▸ **Exercise objective**
Only the pictures are to be dropped; the rest of the data below is to be duplicated exactly.

Collected data
- - -

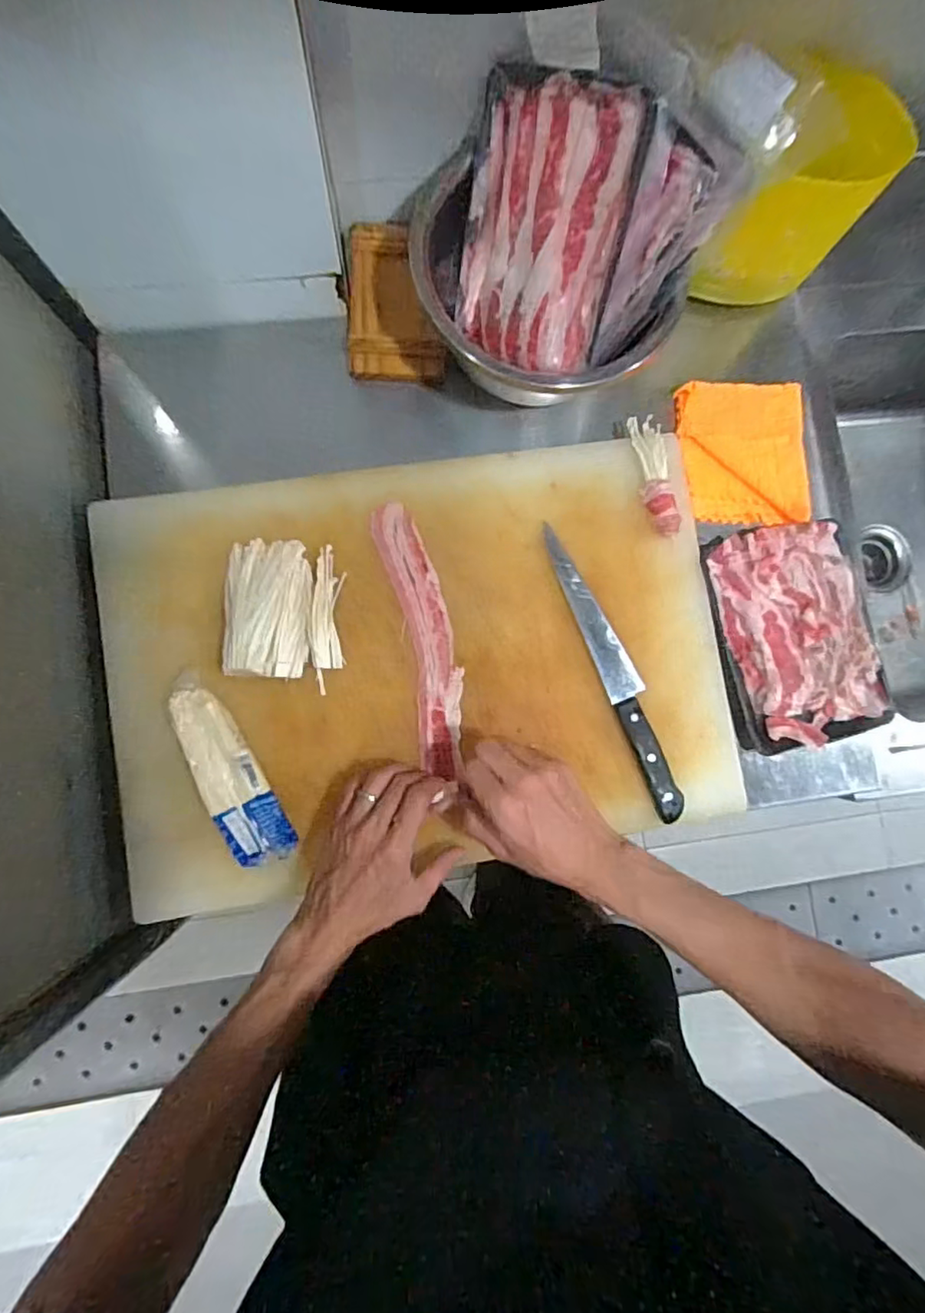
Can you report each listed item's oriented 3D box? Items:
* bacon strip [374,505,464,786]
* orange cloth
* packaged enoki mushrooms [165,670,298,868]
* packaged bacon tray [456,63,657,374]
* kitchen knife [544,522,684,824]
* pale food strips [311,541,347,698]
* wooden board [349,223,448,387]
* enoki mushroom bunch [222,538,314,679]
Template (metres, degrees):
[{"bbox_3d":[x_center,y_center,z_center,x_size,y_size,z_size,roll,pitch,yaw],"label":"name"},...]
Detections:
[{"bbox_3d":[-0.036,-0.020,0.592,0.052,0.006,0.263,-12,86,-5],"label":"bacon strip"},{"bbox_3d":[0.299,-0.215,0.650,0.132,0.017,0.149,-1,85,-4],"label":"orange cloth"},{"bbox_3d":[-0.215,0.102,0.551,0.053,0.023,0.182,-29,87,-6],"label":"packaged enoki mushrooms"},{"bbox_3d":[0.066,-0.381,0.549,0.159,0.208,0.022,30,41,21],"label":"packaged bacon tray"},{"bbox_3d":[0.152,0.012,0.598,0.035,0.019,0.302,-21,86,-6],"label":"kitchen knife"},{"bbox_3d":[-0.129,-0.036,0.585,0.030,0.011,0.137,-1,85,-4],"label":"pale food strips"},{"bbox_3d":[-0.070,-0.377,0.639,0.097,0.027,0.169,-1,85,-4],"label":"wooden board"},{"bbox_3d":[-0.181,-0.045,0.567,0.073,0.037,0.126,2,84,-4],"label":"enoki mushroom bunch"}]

- - -

▸ **Exercise solution**
Can you report each listed item's oriented 3D box? Items:
* bacon strip [374,505,464,786]
* orange cloth
* packaged enoki mushrooms [165,670,298,868]
* packaged bacon tray [456,63,657,374]
* kitchen knife [544,522,684,824]
* pale food strips [311,541,347,698]
* wooden board [349,223,448,387]
* enoki mushroom bunch [222,538,314,679]
Template (metres, degrees):
[{"bbox_3d":[x_center,y_center,z_center,x_size,y_size,z_size,roll,pitch,yaw],"label":"name"},...]
Detections:
[{"bbox_3d":[-0.036,-0.020,0.592,0.052,0.006,0.263,-12,86,-5],"label":"bacon strip"},{"bbox_3d":[0.299,-0.215,0.650,0.132,0.017,0.149,-1,85,-4],"label":"orange cloth"},{"bbox_3d":[-0.215,0.102,0.551,0.053,0.023,0.182,-29,87,-6],"label":"packaged enoki mushrooms"},{"bbox_3d":[0.066,-0.381,0.549,0.159,0.208,0.022,30,41,21],"label":"packaged bacon tray"},{"bbox_3d":[0.152,0.012,0.598,0.035,0.019,0.302,-21,86,-6],"label":"kitchen knife"},{"bbox_3d":[-0.129,-0.036,0.585,0.030,0.011,0.137,-1,85,-4],"label":"pale food strips"},{"bbox_3d":[-0.070,-0.377,0.639,0.097,0.027,0.169,-1,85,-4],"label":"wooden board"},{"bbox_3d":[-0.181,-0.045,0.567,0.073,0.037,0.126,2,84,-4],"label":"enoki mushroom bunch"}]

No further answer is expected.